Given that Theresa May has yet to even invoke Art 50, it remains too early to predict what type of arrangement the UK will acquire from the EU for the City of London. The regulatory uncertainty that financial companies face in the interim makes a deal like the LSE-DB merger risky if not outright negligent. Add to that the suddenly toxic politics in London, and on the Continent, around anything that touches on future relations between the two.

Of course, something might happen which would keep the merger alive. Some type of three-way deal might be struck between the LSE, the Italian authorities, and the Commission to allow the LSE to sell its big stake in the Italian bond-trading platform MTS to a buyer approved by the Italians.

But would require the Commission to extend the deadline for a deal to be agreed. And that’s not looking too likely.

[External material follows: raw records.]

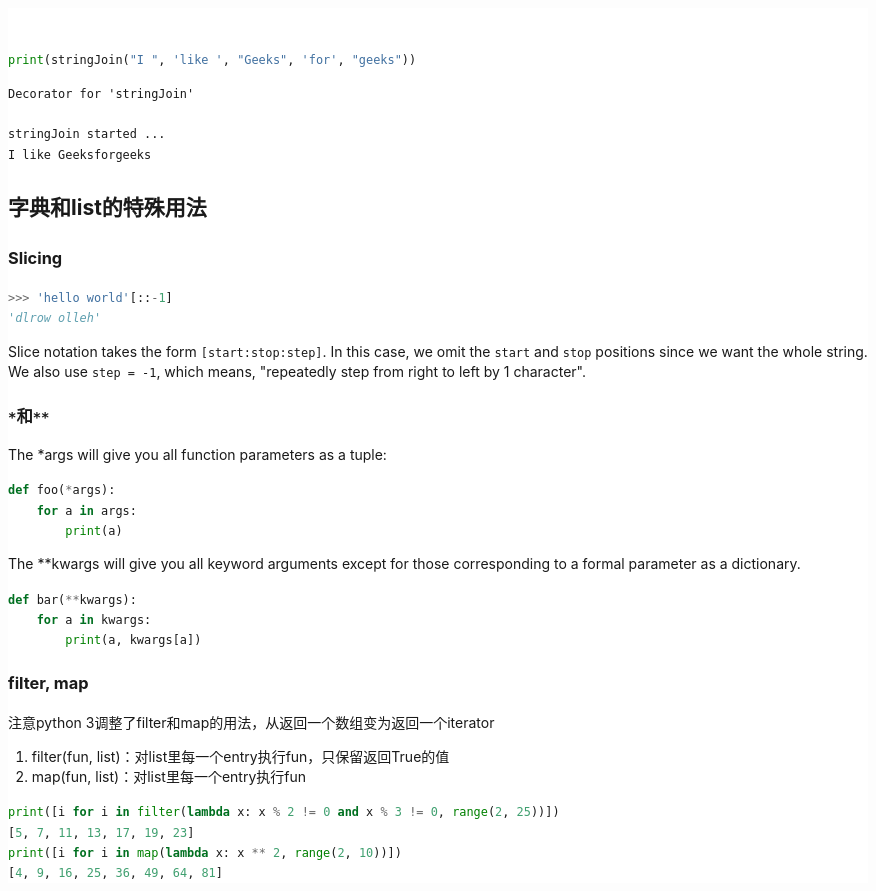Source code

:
 ```py


print(stringJoin("I ", 'like ', "Geeks", 'for', "geeks"))
```

```
Decorator for 'stringJoin'

stringJoin started ...
I like Geeksforgeeks
```

## 字典和list的特殊用法

### Slicing

```py
>>> 'hello world'[::-1]
'dlrow olleh'
```

Slice notation takes the form `[start:stop:step]`. In this case, we omit the `start` and `stop` positions since we want the whole string. We also use `step = -1`, which means, "repeatedly step from right to left by 1 character".

### `*`和`**`

The *args will give you all function parameters as a tuple:

```py
def foo(*args):
    for a in args:
        print(a)
```

The **kwargs will give you all keyword arguments except for those corresponding to a formal parameter as a dictionary.

```py
def bar(**kwargs):
    for a in kwargs:
        print(a, kwargs[a])  
```

### filter, map

注意python 3调整了filter和map的用法，从返回一个数组变为返回一个iterator

1. filter(fun, list)：对list里每一个entry执行fun，只保留返回True的值
2. map(fun, list)：对list里每一个entry执行fun

```py
print([i for i in filter(lambda x: x % 2 != 0 and x % 3 != 0, range(2, 25))])
[5, 7, 11, 13, 17, 19, 23]
print([i for i in map(lambda x: x ** 2, range(2, 10))])
[4, 9, 16, 25, 36, 49, 64, 81]
```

Now, should the merger ultimately fail, the LSE could become the subject of another bid. This would most likely be in the form of a US rival, perhaps ICE or Nasdaq. Alternatively, an Asian may step into the frame, such as the Hong Kong Stock Exchange. These non-European suitors could be emboldened by the lower pound and the likely fall in the value of the LSE’s shares if the DB deal fails.

Regardless of what unfolds, Brexit will be on everyone’s lips. 

Brexit is already having a corrosive effect on the UK’s business ties with the Continent. There may be few signs the UK economy had taken a hit in the immediate aftermath of the EU referendum, but the possible decline of the LSE deal is just the sort of longer-term damage many economists warned about before the vote.

One of the key issues on the list for EU and British Brexit negotiators — in addition to citizen rights, and the ongoing debate over a so-called ‘divorce bill’ — will be how to uphold all the deals and investments negotiated on the assumption that the UK belongs to the EU. As the apparent LSE-DB breakup seemingly demonstrates, many investors just cannot afford to wait for the politicians to sort it all out.